The Board of Elections will be commanded Thursday to defend the indefensible — plus the incomprehensible, the inexplicable and the incompetent. Good luck with that. The forum will be a hearing of the state Assembly Election Committee, where lawmakers will grill board representatives about their loony, hours-long process for tallying unofficial results.
No other election authority in the nation adds up numbers using the method employed by the board. In brief, when voting is done, poll workers:
Order each of 3,859 computerized scanners at 1,358 poll sites to print out a paper strip that shows the votes cast for every candidate, broken down by election district. Cut up each machine’s strip by election district. Gather the scraps of paper into piles for each race and each one of 6,109 election districts. Add the numbers up by hand and write the totals on sheets of paper that are taken to police stations to be entered into computers for dissemination by The Associated Press.
Doug Kellner, co-chairman of the state Board of Elections, says the city has “an unworkable, Rube Goldberg system” and that, like jurisdictions statewide, the city board should take removable flash drives out of the machines, bring the drives to a central location and have a computer spit out tallies in a matter of minutes.
The board tried to accomplish this simple feat as a test in Queens in November’s general election. With the goal of announcing results by the 11 p.m. news, poll workers were supposed to give flash drives to police for transport to board headquarters and processing. Here’s what happened:
Polls closed at 9 p.m. The first flash drive made it to headquarters at 10:50. The computations continued until 3:20 a.m.
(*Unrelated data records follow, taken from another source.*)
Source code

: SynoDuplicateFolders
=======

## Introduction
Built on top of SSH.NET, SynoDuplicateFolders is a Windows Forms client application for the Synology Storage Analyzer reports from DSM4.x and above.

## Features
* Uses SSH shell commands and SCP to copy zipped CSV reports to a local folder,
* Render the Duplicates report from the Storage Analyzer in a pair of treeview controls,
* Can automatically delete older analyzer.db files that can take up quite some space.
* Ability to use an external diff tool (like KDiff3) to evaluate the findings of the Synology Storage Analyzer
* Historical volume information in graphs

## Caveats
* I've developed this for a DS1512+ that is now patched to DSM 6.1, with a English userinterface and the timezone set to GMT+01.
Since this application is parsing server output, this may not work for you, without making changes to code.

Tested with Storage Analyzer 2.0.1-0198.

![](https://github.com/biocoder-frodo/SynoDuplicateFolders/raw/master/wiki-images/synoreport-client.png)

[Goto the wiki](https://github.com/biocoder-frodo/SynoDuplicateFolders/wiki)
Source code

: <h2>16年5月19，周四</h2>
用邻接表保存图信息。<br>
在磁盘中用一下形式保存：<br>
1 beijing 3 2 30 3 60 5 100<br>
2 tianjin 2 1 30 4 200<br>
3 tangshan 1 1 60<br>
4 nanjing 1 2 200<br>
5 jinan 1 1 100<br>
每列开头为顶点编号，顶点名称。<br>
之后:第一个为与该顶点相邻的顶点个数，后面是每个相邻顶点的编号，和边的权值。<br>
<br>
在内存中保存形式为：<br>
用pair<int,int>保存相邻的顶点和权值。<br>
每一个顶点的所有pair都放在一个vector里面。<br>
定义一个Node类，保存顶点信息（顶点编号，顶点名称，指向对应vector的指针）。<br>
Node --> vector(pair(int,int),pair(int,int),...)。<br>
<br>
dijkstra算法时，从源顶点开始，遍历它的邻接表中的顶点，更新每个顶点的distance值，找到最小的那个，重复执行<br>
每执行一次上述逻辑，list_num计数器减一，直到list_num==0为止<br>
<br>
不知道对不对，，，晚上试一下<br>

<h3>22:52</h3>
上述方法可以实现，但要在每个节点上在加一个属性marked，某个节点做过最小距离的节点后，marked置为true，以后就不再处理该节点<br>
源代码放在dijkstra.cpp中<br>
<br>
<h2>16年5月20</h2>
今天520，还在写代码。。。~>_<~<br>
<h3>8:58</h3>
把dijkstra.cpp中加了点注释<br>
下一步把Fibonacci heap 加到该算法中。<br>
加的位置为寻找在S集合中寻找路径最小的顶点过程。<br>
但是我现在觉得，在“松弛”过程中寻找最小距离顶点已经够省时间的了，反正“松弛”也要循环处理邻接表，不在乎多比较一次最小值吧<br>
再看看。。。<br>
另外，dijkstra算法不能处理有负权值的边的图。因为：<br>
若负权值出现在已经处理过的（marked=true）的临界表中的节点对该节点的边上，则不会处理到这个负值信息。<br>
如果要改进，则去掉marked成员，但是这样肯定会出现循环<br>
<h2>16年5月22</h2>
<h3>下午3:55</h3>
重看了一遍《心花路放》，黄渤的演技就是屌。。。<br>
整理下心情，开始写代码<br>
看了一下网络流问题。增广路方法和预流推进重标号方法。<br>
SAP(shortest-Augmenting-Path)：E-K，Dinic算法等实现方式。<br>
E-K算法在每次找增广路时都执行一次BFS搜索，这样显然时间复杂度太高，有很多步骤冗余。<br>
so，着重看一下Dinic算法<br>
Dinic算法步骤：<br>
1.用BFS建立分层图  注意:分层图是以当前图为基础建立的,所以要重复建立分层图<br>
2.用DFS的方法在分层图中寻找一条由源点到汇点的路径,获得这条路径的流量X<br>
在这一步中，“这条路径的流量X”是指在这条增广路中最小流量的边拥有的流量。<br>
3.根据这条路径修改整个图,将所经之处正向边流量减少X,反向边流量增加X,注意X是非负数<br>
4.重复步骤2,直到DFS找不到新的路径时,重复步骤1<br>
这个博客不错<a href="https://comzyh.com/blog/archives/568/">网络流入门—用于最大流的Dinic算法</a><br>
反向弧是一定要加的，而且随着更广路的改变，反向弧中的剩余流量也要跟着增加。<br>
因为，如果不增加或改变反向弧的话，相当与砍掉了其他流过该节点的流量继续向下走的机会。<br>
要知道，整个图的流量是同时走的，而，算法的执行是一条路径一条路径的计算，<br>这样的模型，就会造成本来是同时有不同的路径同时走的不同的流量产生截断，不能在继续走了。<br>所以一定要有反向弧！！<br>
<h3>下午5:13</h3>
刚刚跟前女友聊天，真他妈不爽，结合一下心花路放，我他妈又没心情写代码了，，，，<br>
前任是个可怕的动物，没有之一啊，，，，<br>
They did it faster with scissors and pencils.
Rightly embarrassed, the board pressed its staff at a meeting this week for a speedup plan. The staff responded with mumbo jumbo about legal requirements that no one else knows about.
So now, two key assemblymen, Staten Island’s Michael Cusick, chairman of the Election Law Committee, and Manhattan’s Brian Kavanagh, head of the subcommittee on Election Day operations, say they’ll end the insanity — with legislation, if need be.